Gündem; her gün televizyon ekranlarımızda, sosyal medya hesaplarımızda, gazete manşetlerinde karşılaştığımız, sürekli değişen, bazen çığlık çığlığa bazen ise fısıltılarla kendini duyuran bir varlık. Dünyanın nabzını tuttuğunu iddia eden, olayları sıralayan, önem sırasına koyan, belirli bir perspektiften yorumlayan, kısacası dünyayı bize sunma iddiasında bulunan bir yapı. Ancak bu sunumun her zaman tarafsız ve eksiksiz olduğunu söylemek ne kadar mümkün?
Gündemin belirlenmesi, karmaşık bir süreçtir. Medya kuruluşlarının, hükümetlerin, güçlü lobilerin, hatta sosyal medya algoritmalarının bile bu sürece etkisi vardır. Önemli olarak görülen olaylar, büyük bir dikkatle ve geniş bir kapsamda ele alınırken, birçok önemli olay ise bilinmeyenin gölgesinde kalır. Gündemin belirlenmesindeki bu seçicilik, bazı seslerin duyulmaması, bazı öykülerin anlatılmaması, sonuç olarak da gerçekliğin eksik ve çarpık bir şekilde sunulması anlamına gelir.
Örneğin, küresel bir salgın sırasında sağlık çalışanlarının fedakarlıkları, ön saflarda mücadele edenlerin öyküleri, elbette gündemde yerini alır. Ancak bu yoğun haber akışı içinde, salgının sosyal ve ekonomik etkilerinden en çok etkilenen dezavantajlı grupların hikayeleri, gündemin gürültüsü arasında kaybolabilir. Küçük işletmelerin kapanması, artan yoksulluk, eğitim sisteminde yaşanan aksaklıklar gibi konular, büyük başlıkların gölgesinde kalarak, yeterince tartışılmadan unutulmaya mahkum edilebilir.
Benzer şekilde, çevre felaketleri, iklim değişikliğinin etkileri, yeterince geniş kitlelere ulaşmaz ise, sadece uzmanlar tarafından tartışılan, toplumun büyük kesiminin farkında bile olmadığı konular haline gelebilir. Bireysel çevre koruma çabaları, küresel ısınmanın etkilerine karşı alınacak önlemler, toplumsal bir bilinç oluşturulmadan, sadece istatistiklere, raporlara sıkışıp kalır.

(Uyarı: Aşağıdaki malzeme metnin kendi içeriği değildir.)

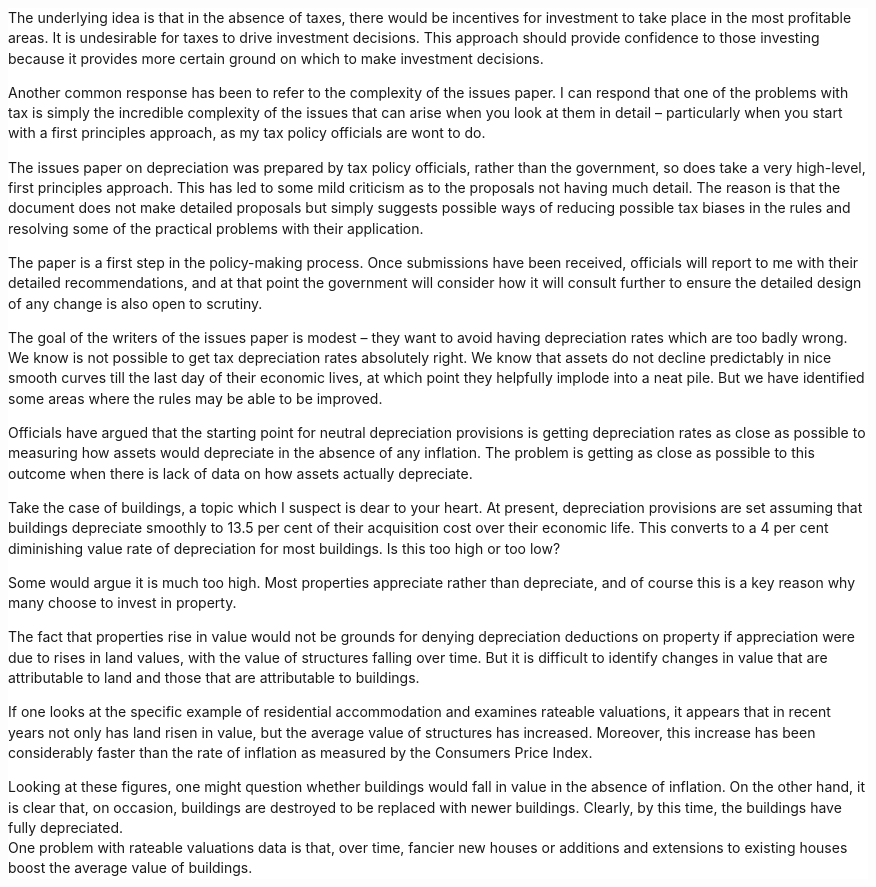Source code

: The underlying idea is that in the absence of taxes, there would be incentives for investment to take place in the most profitable areas. It is undesirable for taxes to drive investment decisions. This approach should provide confidence to those investing because it provides more certain ground on which to make investment decisions.

Another common response has been to refer to the complexity of the issues paper. I can respond that one of the problems with tax is simply the incredible complexity of the issues that can arise when you look at them in detail – particularly when you start with a first principles approach, as my tax policy officials are wont to do.

The issues paper on depreciation was prepared by tax policy officials, rather than the government, so does take a very high-level, first principles approach. This has led to some mild criticism as to the proposals not having much detail. The reason is that the document does not make detailed proposals but simply suggests possible ways of reducing possible tax biases in the rules and resolving some of the practical problems with their application.

The paper is a first step in the policy-making process. Once submissions have been received, officials will report to me with their detailed recommendations, and at that point the government will consider how it will consult further to ensure the detailed design of any change is also open to scrutiny.

The goal of the writers of the issues paper is modest – they want to avoid having depreciation rates which are too badly wrong. We know is not possible to get tax depreciation rates absolutely right. We know that assets do not decline predictably in nice smooth curves till the last day of their economic lives, at which point they helpfully implode into a neat pile. But we have identified some areas where the rules may be able to be improved.

Officials have argued that the starting point for neutral depreciation provisions is getting depreciation rates as close as possible to measuring how assets would depreciate in the absence of any inflation. The problem is getting as close as possible to this outcome when there is lack of data on how assets actually depreciate.

Take the case of buildings, a topic which I suspect is dear to your heart. At present, depreciation provisions are set assuming that buildings depreciate smoothly to 13.5 per cent of their acquisition cost over their economic life. This converts to a 4 per cent diminishing value rate of depreciation for most buildings. Is this too high or too low?

Some would argue it is much too high. Most properties appreciate rather than depreciate, and of course this is a key reason why many choose to invest in property.

The fact that properties rise in value would not be grounds for denying depreciation deductions on property if appreciation were due to rises in land values, with the value of structures falling over time. But it is difficult to identify changes in value that are attributable to land and those that are attributable to buildings.

If one looks at the specific example of residential accommodation and examines rateable valuations, it appears that in recent years not only has land risen in value, but the average value of structures has increased. Moreover, this increase has been considerably faster than the rate of inflation as measured by the Consumers Price Index.

Looking at these figures, one might question whether buildings would fall in value in the absence of inflation. On the other hand, it is clear that, on occasion, buildings are destroyed to be replaced with newer buildings. Clearly, by this time, the buildings have fully depreciated.  
One problem with rateable valuations data is that, over time, fancier new houses or additions and extensions to existing houses boost the average value of buildings.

Gündemin seçici doğası, sadece bilgiye erişimde değil, aynı zamanda algımızda da çarpıtmalara yol açar. Sürekli olarak maruz kaldığımız haber akışı, gerçekliğimizin yapı taşlarını oluşturur. Eğer gündem, belirli bir perspektiften olayları sunarsa, biz de o perspektiften dünyayı görmeye başlarız. Kendimize sormamız gereken soru şudur: Gündemde yer alan haberler, gerçekliğin tamamını mı yansıtıyor? Yoksa bilinmeyen, görmezden gelinen veya kasıtlı olarak gizlenen bir gerçeklik mi var?
Sosyal medyanın yükselişiyle birlikte, gündemin belirlenmesinde yeni dinamikler ortaya çıkmıştır. Algoritmaların, kişiselleştirilmiş içerikler sunarak oluşturduğu “filtre kabarcıkları”, farklı görüşleri engeller ve bize sadece kendi inançlarımızla uyumlu bilgileri sunar. Bu durum, toplumsal kutuplaşmayı artırır ve farklı bakış açılarının anlaşılmasını zorlaştırır.
Gündem, bir anlamda bir çerçevedir. Bu çerçeve, olayları nasıl algıladığımızı, nasıl yorumladığımızı ve neye odaklanmamızı belirler. Bu nedenle, gündemin belirlenmesindeki süreçleri anlamak, eleştirel bir bakış açısı geliştirmek ve bilinmeyenin öykülerini dinlemek son derece önemlidir. Çünkü yalnızca bütünün parçalarını değil, tüm parçalarıyla birlikte bütünü gördüğümüz zaman, gerçek bir anlayışa ve daha adil bir dünyaya ulaşabiliriz. Gündemin gürültüsünün arasında kaybolan seslere kulak vermek, bilinmeyene doğru bir adım atmak, daha kapsamlı ve doğru bir gerçeklik algısı geliştirmek için gereklidir. Bu çaba, bireysel sorumluluğumuzun da bir parçasıdır.